Di sisi lain, Ketua Komisi II DPR RI, Muhammad Rifqinizamy Karsayuda, memberikan apresiasi terhadap kejujuran Nusron dalam menyampaikan kondisi pertanahan di Indonesia.

“Yang pertama Pak Nusron hadir ke Ruang Rapat Komisi II DPR RI dengan segala kejujurannya terhadap data dan kondisi terkait dengan pertanahan dan tata ruang di Indonesia. Hal itu tentu harus kita apresiasi," ujar Rifqi.

Rifqi berharap agar kementerian segera menyelesaikan berbagai persoalan pertanahan, termasuk pendaftaran sertifikat untuk badan usaha yang sudah lama beroperasi.

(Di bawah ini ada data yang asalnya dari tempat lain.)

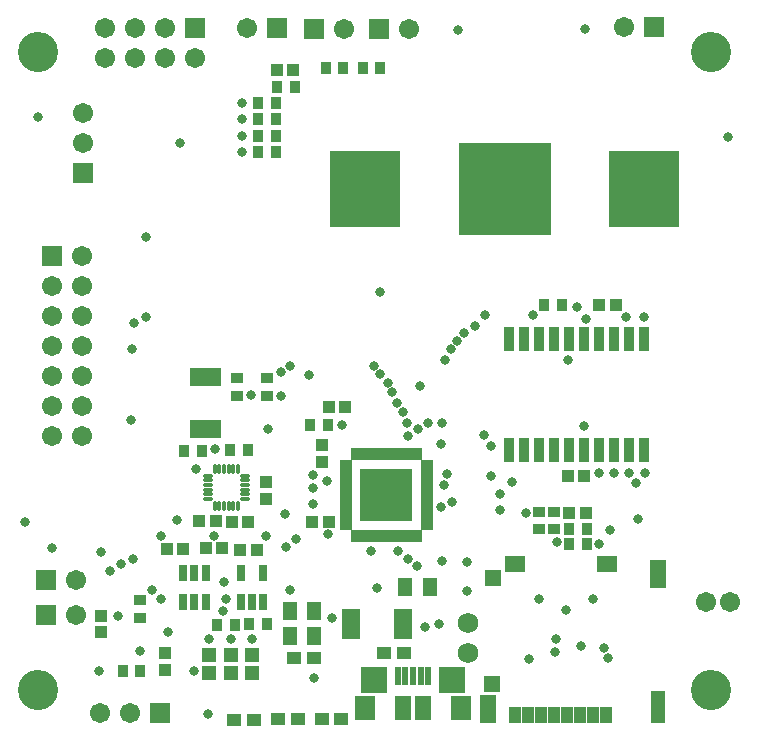
<source format=gts>
%FSTAX23Y23*%
%MOIN*%
%SFA1B1*%

%IPPOS*%
%AMD29*
4,1,8,0.011500,0.008300,-0.011500,0.008300,-0.016600,0.003200,-0.016600,-0.003200,-0.011500,-0.008300,0.011500,-0.008300,0.016600,-0.003200,0.016600,0.003200,0.011500,0.008300,0.0*
1,1,0.010160,0.011500,0.003200*
1,1,0.010160,-0.011500,0.003200*
1,1,0.010160,-0.011500,-0.003200*
1,1,0.010160,0.011500,-0.003200*
%
%AMD30*
4,1,8,-0.008300,0.011500,-0.008300,-0.011500,-0.003200,-0.016600,0.003200,-0.016600,0.008300,-0.011500,0.008300,0.011500,0.003200,0.016600,-0.003200,0.016600,-0.008300,0.011500,0.0*
1,1,0.010160,-0.003200,0.011500*
1,1,0.010160,-0.003200,-0.011500*
1,1,0.010160,0.003200,-0.011500*
1,1,0.010160,0.003200,0.011500*
%
%ADD18R,0.043430X0.035560*%
%ADD19R,0.039500X0.043430*%
%ADD20R,0.025720X0.064100*%
%ADD21R,0.035560X0.043430*%
%ADD22R,0.307210X0.307210*%
%ADD23R,0.232410X0.258000*%
%ADD24R,0.033590X0.083790*%
%ADD25R,0.043430X0.039500*%
%ADD26R,0.173350X0.173350*%
%ADD27R,0.043430X0.019810*%
%ADD28R,0.019810X0.043430*%
G04~CAMADD=29~8~0.0~0.0~332.0~166.6~50.8~0.0~15~0.0~0.0~0.0~0.0~0~0.0~0.0~0.0~0.0~0~0.0~0.0~0.0~0.0~332.0~166.6*
%ADD29D29*%
G04~CAMADD=30~8~0.0~0.0~332.0~166.6~50.8~0.0~15~0.0~0.0~0.0~0.0~0~0.0~0.0~0.0~0.0~0~0.0~0.0~0.0~90.0~167.0~332.0*
%ADD30D30*%
%ADD31R,0.039500X0.056820*%
%ADD32R,0.045400X0.106420*%
%ADD33R,0.053280X0.094610*%
%ADD34R,0.053670X0.057210*%
%ADD35R,0.053670X0.055240*%
%ADD36R,0.067060X0.053280*%
%ADD37R,0.031620X0.057210*%
%ADD38R,0.031620X0.055240*%
%ADD39R,0.049340X0.063120*%
%ADD40R,0.045400X0.043430*%
%ADD41R,0.047370X0.045400*%
%ADD42R,0.063120X0.019810*%
%ADD43R,0.023750X0.061150*%
%ADD44R,0.090680X0.086740*%
%ADD45R,0.070990X0.082800*%
%ADD46R,0.055240X0.082800*%
%ADD47C,0.067060*%
%ADD48R,0.067060X0.067060*%
%ADD49C,0.068000*%
%ADD50R,0.067060X0.067060*%
%ADD51C,0.031620*%
%ADD52C,0.133980*%
%LNmoveh_messkette_einseitig_v2-1*%
%LPD*%
G54D18*
X00517Y00476D03*
Y00417D03*
X00939Y01157D03*
Y01216D03*
X00841Y01157D03*
Y01216D03*
X01897Y00712D03*
Y00771D03*
X01846D03*
Y00712D03*
G54D19*
X00851Y00644D03*
X00906D03*
X012Y01121D03*
X01145D03*
X02047Y0146D03*
X02102D03*
X01943Y00889D03*
X01998D03*
X01145Y00736D03*
X0109D03*
X00714Y00738D03*
X00769D03*
X00878Y00735D03*
X00823D03*
X01027Y02244D03*
X00972D03*
X01948Y00765D03*
X02003D03*
X00606Y00647D03*
X00661D03*
X0079Y00648D03*
X00735D03*
G54D20*
X00697Y01221D03*
X00723D03*
X00749D03*
X00774D03*
Y01047D03*
X00749D03*
X00723D03*
X00697D03*
G54D21*
X00663Y00973D03*
X00722D03*
X00875Y00975D03*
X00815D03*
X00832Y00393D03*
X00773D03*
X00881Y00395D03*
X0094D03*
X01864Y0146D03*
X01923D03*
X0091Y02134D03*
X00969D03*
X00911Y02078D03*
X0097D03*
X00911Y01968D03*
X0097D03*
Y02023D03*
X00911D03*
X01194Y02248D03*
X01135D03*
X01143Y01061D03*
X01084D03*
X00972Y02187D03*
X01032D03*
X01946Y00663D03*
X02005D03*
Y00714D03*
X01946D03*
X00518Y00241D03*
X00459D03*
X01259Y02248D03*
X01318D03*
G54D22*
X01732Y01846D03*
G54D23*
X02198Y01846D03*
X01265D03*
G54D24*
X02196Y00975D03*
X02146D03*
X02096D03*
X02046D03*
X01996D03*
X01946D03*
X01896D03*
X01846D03*
X01796D03*
X01746D03*
Y01346D03*
X01796D03*
X01846D03*
X01896D03*
X01946D03*
X01996D03*
X02046D03*
X02096D03*
X02146D03*
X02196D03*
G54D25*
X01122Y00937D03*
Y00992D03*
X00938Y00814D03*
Y0087D03*
X00599Y00298D03*
Y00243D03*
X00388Y00369D03*
Y00424D03*
G54D26*
X01338Y00826D03*
G54D27*
X01202Y00718D03*
Y00737D03*
Y00757D03*
Y00777D03*
Y00797D03*
Y00816D03*
Y00836D03*
Y00856D03*
Y00875D03*
Y00895D03*
Y00915D03*
Y00934D03*
X01474D03*
Y00915D03*
Y00895D03*
Y00875D03*
Y00856D03*
Y00836D03*
Y00816D03*
Y00797D03*
Y00777D03*
Y00757D03*
Y00737D03*
Y00718D03*
G54D28*
X0123Y00962D03*
X0125D03*
X01269D03*
X01289D03*
X01309D03*
X01328D03*
X01348D03*
X01368D03*
X01387D03*
X01407D03*
X01427D03*
X01446D03*
Y0069D03*
X01427D03*
X01407D03*
X01387D03*
X01368D03*
X01348D03*
X01328D03*
X01309D03*
X01289D03*
X01269D03*
X0125D03*
X0123D03*
G54D29*
X00743Y00891D03*
Y00876D03*
Y0086D03*
Y00844D03*
Y00828D03*
Y00813D03*
X00865D03*
Y00828D03*
Y00844D03*
Y0086D03*
Y00876D03*
Y00891D03*
G54D30*
X00765Y00791D03*
X0078D03*
X00796D03*
X00812D03*
X00828D03*
X00843D03*
Y00913D03*
X00828D03*
X00812D03*
X00796D03*
X0078D03*
X00765D03*
G54D31*
X02071Y00093D03*
X02027D03*
X01984D03*
X01941D03*
X01898D03*
X01854D03*
X01811D03*
X01768D03*
G54D32*
X02242Y00118D03*
G54D33*
X01675Y00112D03*
X02242Y00564D03*
G54D34*
X01691Y00196D03*
G54D35*
X01693Y00551D03*
G54D36*
X01766Y00595D03*
X02072D03*
G54D37*
X00853Y00469D03*
X0089D03*
X00928D03*
Y00567D03*
X00853D03*
G54D38*
X00735Y00567D03*
X00697D03*
X0066D03*
Y00469D03*
X00697D03*
X00735D03*
G54D39*
X01015Y0044D03*
X01096D03*
Y00357D03*
X01015D03*
X01401Y00521D03*
X01482D03*
G54D40*
X01096Y00283D03*
X01031D03*
X01395Y00298D03*
X0133D03*
X00896Y00077D03*
X00831D03*
X01043Y00078D03*
X00978D03*
X01188Y00079D03*
X01124D03*
G54D41*
X0089Y00232D03*
Y00293D03*
X00819Y00232D03*
Y00293D03*
X00748Y00232D03*
Y00293D03*
G54D42*
X01394Y00357D03*
Y00377D03*
Y00396D03*
Y00416D03*
Y00436D03*
X01221D03*
Y00416D03*
Y00396D03*
Y00377D03*
Y00357D03*
G54D43*
X01478Y00222D03*
X01452D03*
X01427D03*
X01401D03*
X01375D03*
G54D44*
X01297Y00209D03*
X01557D03*
G54D45*
X01265Y00117D03*
X01588D03*
G54D46*
X01393Y00117D03*
X0146D03*
G54D47*
X00304Y00543D03*
Y00425D03*
X02131Y02385D03*
X02404Y00471D03*
X02483D03*
X01196Y02381D03*
X007Y02283D03*
X006Y02383D03*
Y02283D03*
X005Y02383D03*
Y02283D03*
X004Y02383D03*
Y02283D03*
X00874Y02383D03*
X01414Y02381D03*
X00483Y00098D03*
X00383D03*
X00323Y01023D03*
X00223D03*
X00323Y01123D03*
X00223D03*
X00323Y01223D03*
X00223D03*
X00323Y01323D03*
X00223D03*
X00323Y01423D03*
X00223D03*
X00323Y01523D03*
X00223D03*
X00323Y01623D03*
X00326Y02D03*
Y021D03*
G54D48*
X00204Y00543D03*
Y00425D03*
X02231Y02385D03*
X01096Y02381D03*
X007Y02383D03*
X00974D03*
X01314Y02381D03*
X00583Y00098D03*
G54D49*
X0161Y004D03*
Y003D03*
G54D50*
X00223Y01623D03*
X00326Y019D03*
G54D51*
X00767Y00978D03*
X00702Y00913D03*
X01093Y00797D03*
X01306Y00517D03*
X00609Y00371D03*
X00641Y00744D03*
X0145Y01189D03*
X01999Y02381D03*
X02476Y02019D03*
X01577Y02375D03*
X00176Y02085D03*
X01522Y00606D03*
X00744Y00096D03*
X00133Y00736D03*
X00999Y00764D03*
X00943Y01046D03*
X02176Y00745D03*
X00587Y0069D03*
X00938Y00691D03*
X00764D03*
X00222Y00651D03*
X01079Y01225D03*
X01357Y01168D03*
X01342Y01201D03*
X00985Y01157D03*
X00886Y01158D03*
X00985Y01235D03*
X00385Y00637D03*
X00442Y00423D03*
X00515Y00305D03*
X00588Y0048D03*
X00793Y00438D03*
X00803Y00481D03*
X01902Y00346D03*
X01988Y00322D03*
X01901Y00302D03*
X02025Y0048D03*
X01812Y0028D03*
X01846Y00478D03*
X02062Y00317D03*
X02078Y00282D03*
X01938Y00442D03*
X01015Y0051D03*
X02195Y0142D03*
X02146Y00901D03*
X02169Y00866D03*
X02082Y0071D03*
X00798Y00535D03*
X01143Y00696D03*
X01466Y00385D03*
X01521Y00786D03*
X02199Y00901D03*
X01715Y00777D03*
X01757Y0087D03*
X01539Y00897D03*
X01411Y01024D03*
X00496Y01399D03*
X00535Y01421D03*
X00491Y01313D03*
X01552D03*
X01532Y01277D03*
X01662Y01026D03*
X01665Y01425D03*
X01093Y00893D03*
X01092Y00849D03*
X01407Y01066D03*
X01476Y01066D03*
X01606Y00603D03*
X02137Y0142D03*
X02003Y01413D03*
X01826Y01425D03*
X01035Y00678D03*
X01003Y00654D03*
X01555Y00803D03*
X01523Y01066D03*
X01444Y01047D03*
X01392Y01102D03*
X01374Y01133D03*
X01318Y01228D03*
X00649Y02D03*
X00535Y01685D03*
X00488Y01076D03*
X01318Y01503D03*
X01018Y01255D03*
X01298D03*
X00858Y01968D03*
Y02023D03*
Y02078D03*
Y02134D03*
X01519Y00996D03*
X01189Y01058D03*
X01633Y0139D03*
X01597Y01367D03*
X01972Y01452D03*
X01574Y0134D03*
X01685Y00988D03*
X00555Y00511D03*
X01441Y0059D03*
X01409Y00613D03*
X01377Y00641D03*
X00452Y00595D03*
X00492Y00614D03*
X00417Y00574D03*
X01287Y0064D03*
X01715Y00831D03*
X01942Y01275D03*
X01685Y00889D03*
X01802Y00765D03*
X01531Y00858D03*
X01141Y00874D03*
X02046Y00901D03*
X01996Y01055D03*
X02096Y00901D03*
X01905Y00671D03*
X02046Y00663D03*
X00698Y0024D03*
X00381D03*
X01096Y00216D03*
X01158Y00416D03*
X01512Y00396D03*
X00748Y00345D03*
X0089D03*
X00819D03*
X01607Y00507D03*
G54D52*
X00177Y00177D03*
Y02303D03*
X02421D03*
Y00177D03*
M02*
</source>
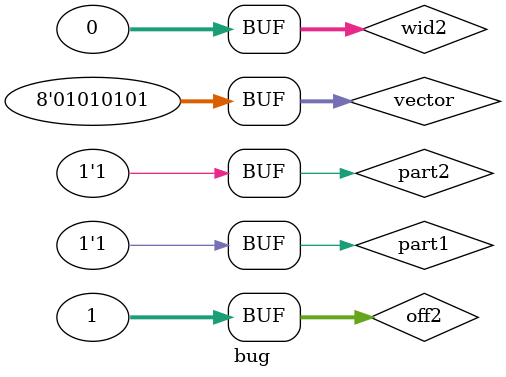
<source format=v>

module bug();

localparam off1 = 1;
localparam wid1 = 0;

integer off2 = 1;
integer wid2 = 0;

wire [7:0] vector = 8'h55;

wire part1 = |vector[off1 +: wid1];
wire part2 = |vector[off2 +: wid2];

endmodule

</source>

"Namun jika hal tersebut tidak jua terselesaikan, maka setiap hari negara ini dirampok oleh para pengusaha-pengusaha, dan petani-petani sawit yang tidak mau tunduk kepada hukum negara," ungkap Rifqi.

Kedua pejabat ini menekankan pentingnya upaya untuk menyelesaikan berbagai program dan tantangan yang ada dalam waktu 100 hari kerja kementerian, termasuk pendaftaran tanah dan penataan tata ruang yang berkeadilan.